Federación de Servicios de Comisiones Obreras (CCOO) v Deutche Bank SAE
Following the Attorney General’s opinion a few months ago, the ECJ has held that Member States must require employers to set up a system for recording their workers’ working time, to ensure the effectiveness of the Working Time Directive.
CCOO, a Spanish Trade Union, brought a group action in the Spanish National High Court seeking a judgement that the bank was under an obligation to set up a system for recording the time worked each day by its members of staff in order to make it possible to verify compliance with working time regulations. The obligation derived from Articles 34 and 35 of the Spanish Workers’ Statute, as interpreted under:
- Article 31(2) of the Charter of Fundamental Rights of the European Union (the Charter)
- Every worker has the right to limitation of maximum working hours, to daily and weekly rest periods and to an annual period of paid leave.
- Article 3 of the Working Time Directive (WTD),
- Daily rest period of 11 consecutive hours per 24 hours
- Article 5 of the Working Time Directive (WTD)
- Weekly rest period of 24 hours per each seven-day period
- Article 6 of the Working Time Directive (WTD)
- 48 hour limit on working week
- Article 22 of the Working Time Directive (WTD)
- Individual opt out of 48 hour limit on working week
- Articles 4(1), 11(3) and 16(3) of the Health and Safety Directive (HSD)
- Place health and safety responsibilities on employers, including prevention of occupational risk, without prejudice to more stringent and specific provisions in other Directives.
The ECJ ruled that these articles must be read so as to preclude Member States from interpreting national case-law in such a way as to not require employer to set up a system enabling the duration of time worked each day by each worker to be measured. The right of every worker to a limitation on working hours and to daily and weekly rest periods is not only an EU law of importance but also expressly enshrined in Article 31(2) of the Charter. No provisions in other Directives should be interpreted restrictively.

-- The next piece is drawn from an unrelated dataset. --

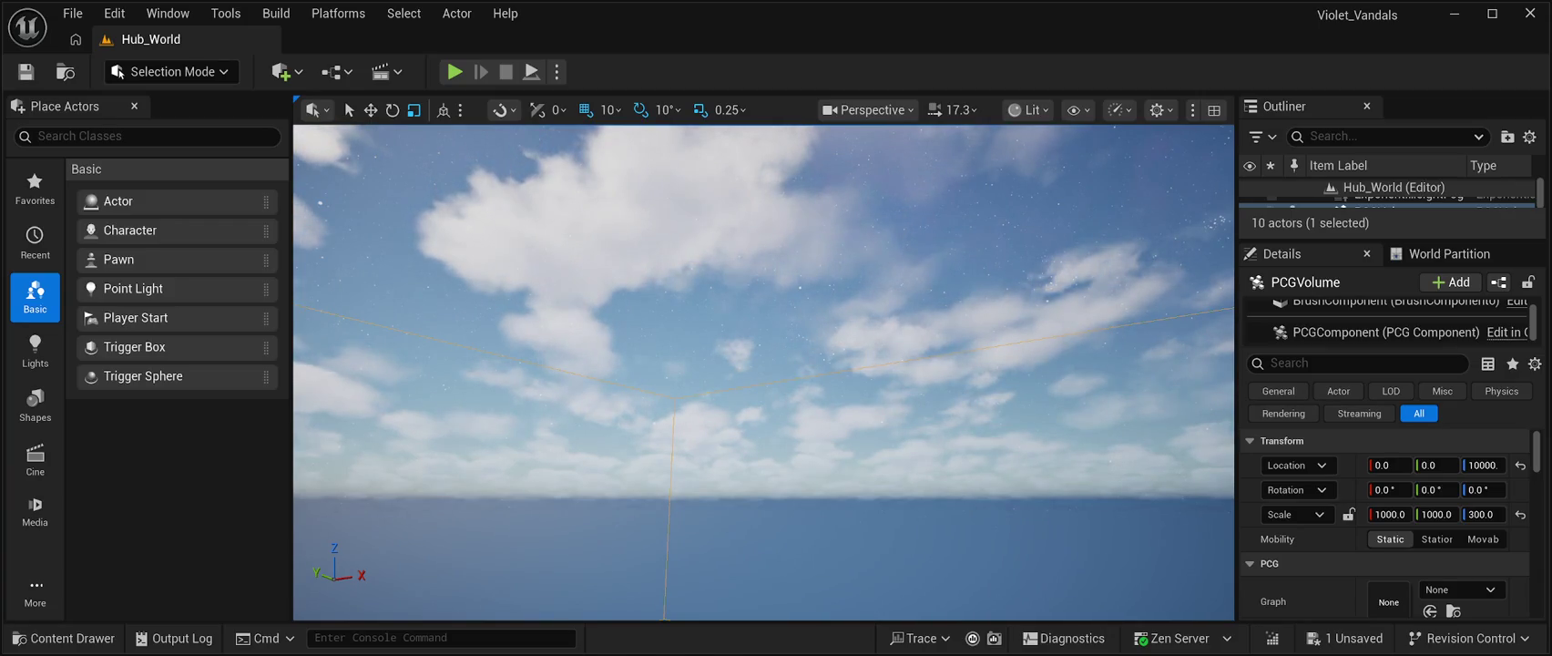
pyautogui.press('ctrl+s')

Member States are required to take necessary measures to ensure every worker is entitled to, and can take, appropriate rest periods and to fix a 48 hour limit on the working week (subject to individual opt-out). In the absence of a system enabling working time to be measured, it is not possible to determine the number of hours worked, when they are worked or how many hours of overtime are worked (the reason for the original claim being presented in the Spanish courts). Relying on the worker to record working hours is not enough as workers may be reluctant to give accurate records. Just recording overtime work is also insufficient as this relies on time worked beforehand being measured and known.
This ruling provides some challenges for employers in the UK. On the basis that the worker is the weaker party and may not report accurate working hours if to do so would cause them detriment, using time sheets filled in by the worker may not be good enough. Employers may need to consider introducing a clocking-in system or using log-in records to identify when an employee is at work. This leads to challenges around workers who are not office based or who don’t use computers for their work.
Many employers may wait for the Working Time Regulations to be amended but as councils are considered Emanations of the State, our employees can rely directly on this ruling. Councils need to consider their working time recording systems as a priority too while considering what type of claims they may face due to current working practices.